The Websites Looking to Replace Real Estate Agents With Bots

Manufacturers started the race to using bots to cut down manufacturing costs and increase efficiency. Of course, that led to job cuts, and it has continued to do so. Moreover, they also transferred some of the manufacturing overseas to save even more money. It now seems the real estate is also doing the same thing. Some real estate online startups are working to replace realtors with bots. While they are careful to target only specific house designs and neighborhoods, this could lead to greater savings cuts for homeowners. On the other hand, it seems that realtors may be forced to work harder to convince people to use their services.

Jake, a young man in Utah recently sold his house and bought another using one the sites; Homie, which uses bots to do most of the legwork. He says that he found the sites were offering a much better deal in terms of the helping with paperwork. They were going to charge much less compared to the 6% that realtors would charge to help him find a suitable house and do all the paperwork.

It may have been risky, but he felt confident that Homie, which had become popular locally, was the right thing for him. Homie is a startup by Johnny Hanna, who has had experience developing similar software in the past. He first developed the software Entrata, which is used to help real estate businesses generate leads. His mission when he started the business with his friends was to help people sell or buy their homes. He had seen many homeowners going through all the frustrations of selling or buying a home, and he thought bots could help cut down some of them.
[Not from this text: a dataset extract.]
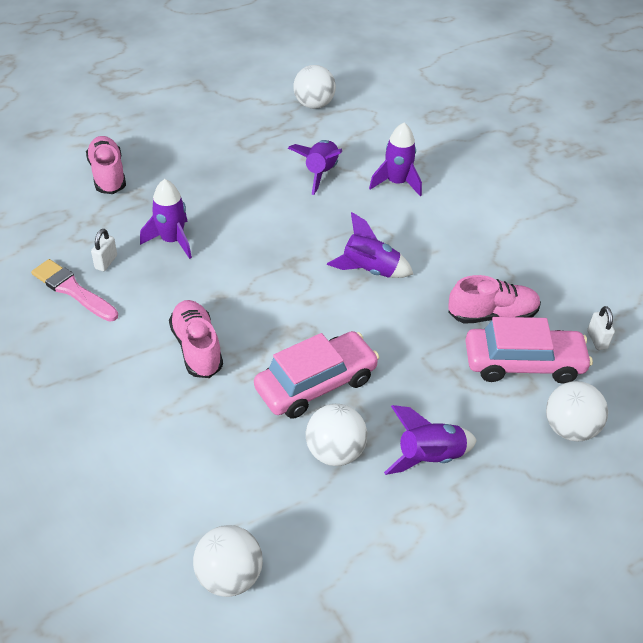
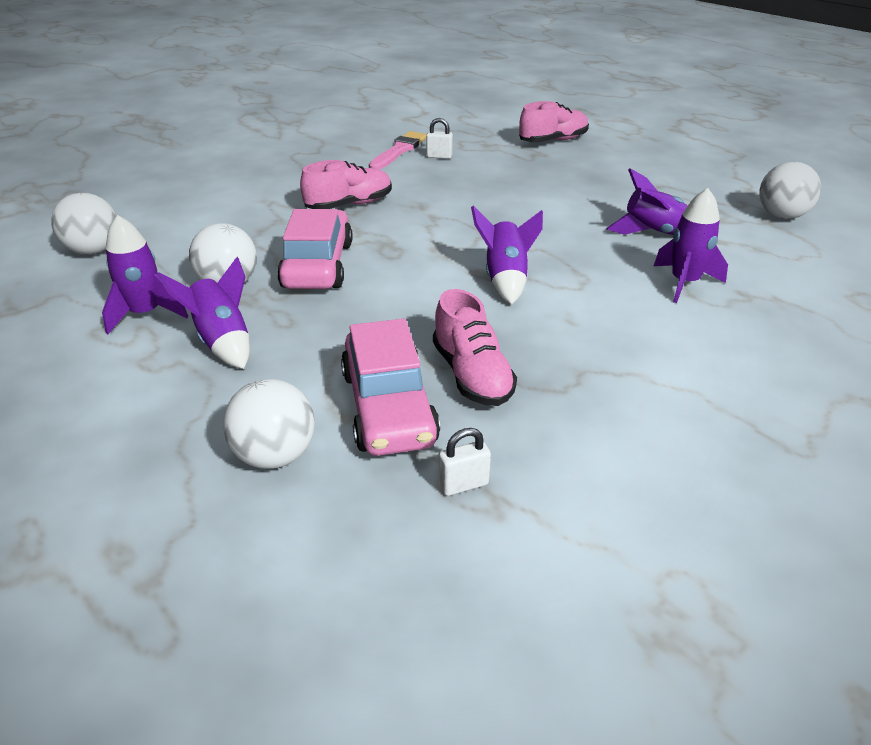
camera: 80 degrees right, 10 degrees down
(172, 240) = (484, 176): purple rocket -> purple rocket (145, 314)
(316, 384) = (318, 265): pink car -> pink car turned 135 degrees counterclockwise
Today he says that his site Homie has become popular in the markets where millennials are the majority homeowners, such as Wasatch Front, which is the area between Ogden and Provo, in Utah. The success it has experienced since it launched less than 2 years ago has inspired him to want to expand to other places. These places include Arizona and Phoenix, and possibly Dallas, Vegas, Denver, and up to 10 metro areas in the coming five years. So far, they have been able to sell around 1,700 homes using their platform, and they were all within the Wasatch Front area. When you consider that in 2016, over 13,600 homes that were sold within the Salt Lake region alone, it’s clear that they still have a long way to go.

They chose to Startup in Utah because it is newer, and most of the homes share the same construction design. That means if you see one home, you have practically seen hundreds others, which share the same design and construction. Moreover, the number of sales has gone up as more people come in to seek opportunities from the many tech startups, recreational offers, and the low cost of living.

What Homie does is handle the legal paperwork, and when a client needs it, they offer some financing to help them complete the purchase. It’s therefore a one stop shop for home buyers. They don’t need to look for inspectors, or appraisers, or any other services needed when finalizing a sale. That’s why it looks so attractive to young buyer and sellers that know how beneficial online platforms at times. Overall, its selling point is that you will have less stress when selling your home and a lot more pocket change left.

Homie charges its clients about $1,500 for each transaction hey handle for them, which is a lot less than the $18,000 that they could have paid when dealing with a realtor, selling a home priced at $300,000. On average, a customer should expect to save about $10,000, and collectively, Homie has helped its clients save over $17 million, since it opened its doors.

While the future looks great for Homie, it may not excel so much in places such as San Francisco where each home has a unique design. Moreover, where there is no room for negotiation and the home is expensive, homeowners might find the real estate bot services less attractive and choose to deal with a Realtor. Homie has so far raised close to $9 million, and it is now seeking an additional $10 million or $15 million at best to help it scale its operations in 2019.

It’s main competitors are Opendoor and Faira, both are doing the same thing that Homie is doing but they have been around for a while. Opendoor is the stronger of the two, having about $320 million in Venture Capital, which is more than two other startups have combined. Overall, it is clear that the real estate market is about to change and every homeowner needs to plan for that.